SyncIQ performance rules
Performance Rules provide several options for administrators to define limits of resource consumption for SyncIQ policies during specific times or continuously. Setting performance limits allows for minimal impact to high priority workflows but allows nodes to participate in replication within a defined set of resources.
SyncIQ uses aggregate resources across the cluster to maximize replication performance, thus potentially affecting other cluster operations and client response. The default performance configurations, number of workers, network use, and CPU consumption may not be optimal for certain data sets or the processing needs of the business. CPU and network use are set to ‘unlimited’ by default. However, SyncIQ allows administrators to control how resources are consumed and balance replication performance with other file system operations by implementing a number of cluster-wide controls. Rules are created to define available resources for SyncIQ policies for different time periods.
To view or create SyncIQ Performance Rules from the OneFS web interface, click Data Protection > SyncIQ and select the “Performance Rules” tab. Existing Performance Rules are displayed. Click “Create a SyncIQ Performance Rule”, to add a new rule
From the Rule Type drop-down menu, select one of the following options:
• Bandwidth: This option provides a limit on the maximum amount of network bandwidth a SyncIQ policy can consume. Once “Bandwidth” is selected the “Limit” field changes to kb/s. In the “Limit” field, specify the maximum allowable bandwidth in kb/s.

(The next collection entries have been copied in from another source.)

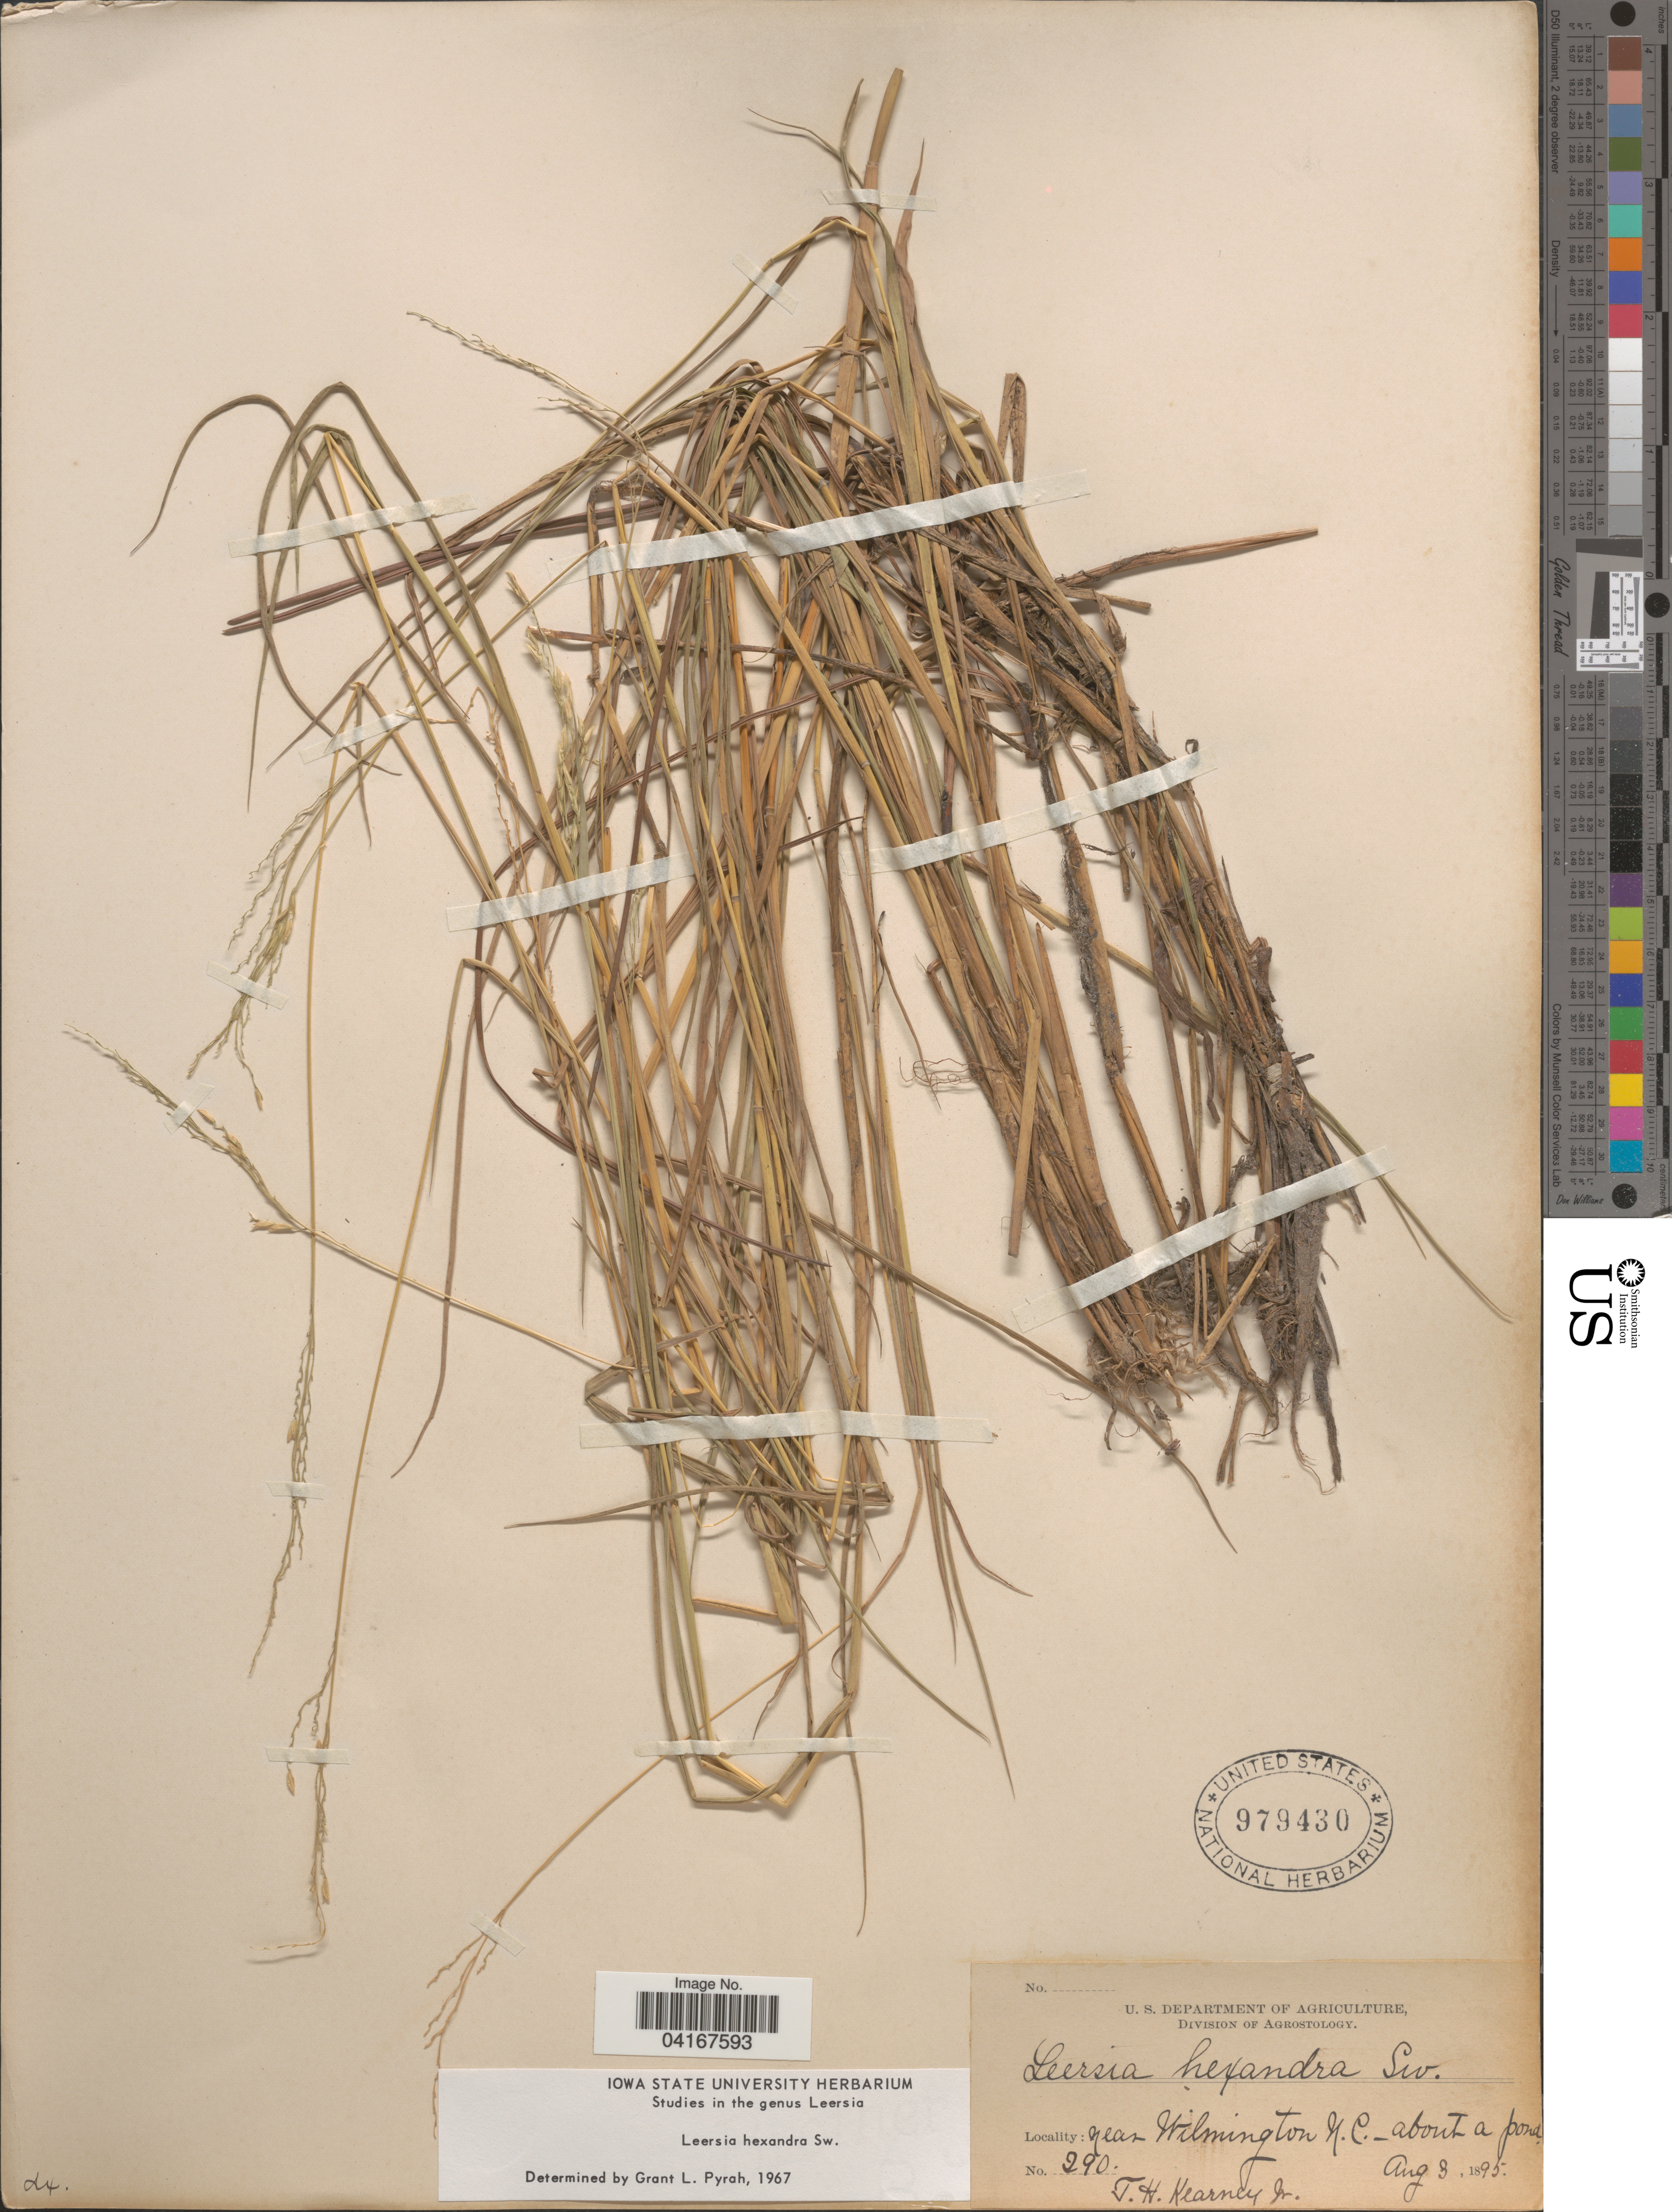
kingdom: Plantae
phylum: Tracheophyta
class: Liliopsida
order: Poales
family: Poaceae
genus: Leersia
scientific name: Leersia hexandra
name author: Sw.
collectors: T. H. Kearney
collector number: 290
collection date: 1895-08-03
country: United States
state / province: North Carolina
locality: Near Wilmington. About a pond.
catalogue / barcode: US 979430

• File Count: This option allows administrators to define a maximum number of files that replication jobs can send per second. Once “File Count” is selected, the “Limit” field changes to files/sec. In the “Limit” field, specify the maximum allowable files/sec.
• CPU: This option limits the CPU consumption to a percentage of the total available. Once “CPU” is selected, the “Limit” field changes to “%”. In the “Limit” field, specify the maximum allowable “%” for the maximum CPU consumption.
• Workers: This option limits the number of workers available to a percentage of the maximum possible. Once “Workers” is selected, the “Limit” field changes to “%”. In the “Limit” field, specify the maximum percentage of workers.
These performance rules will apply to all policies executing during the specified time interval.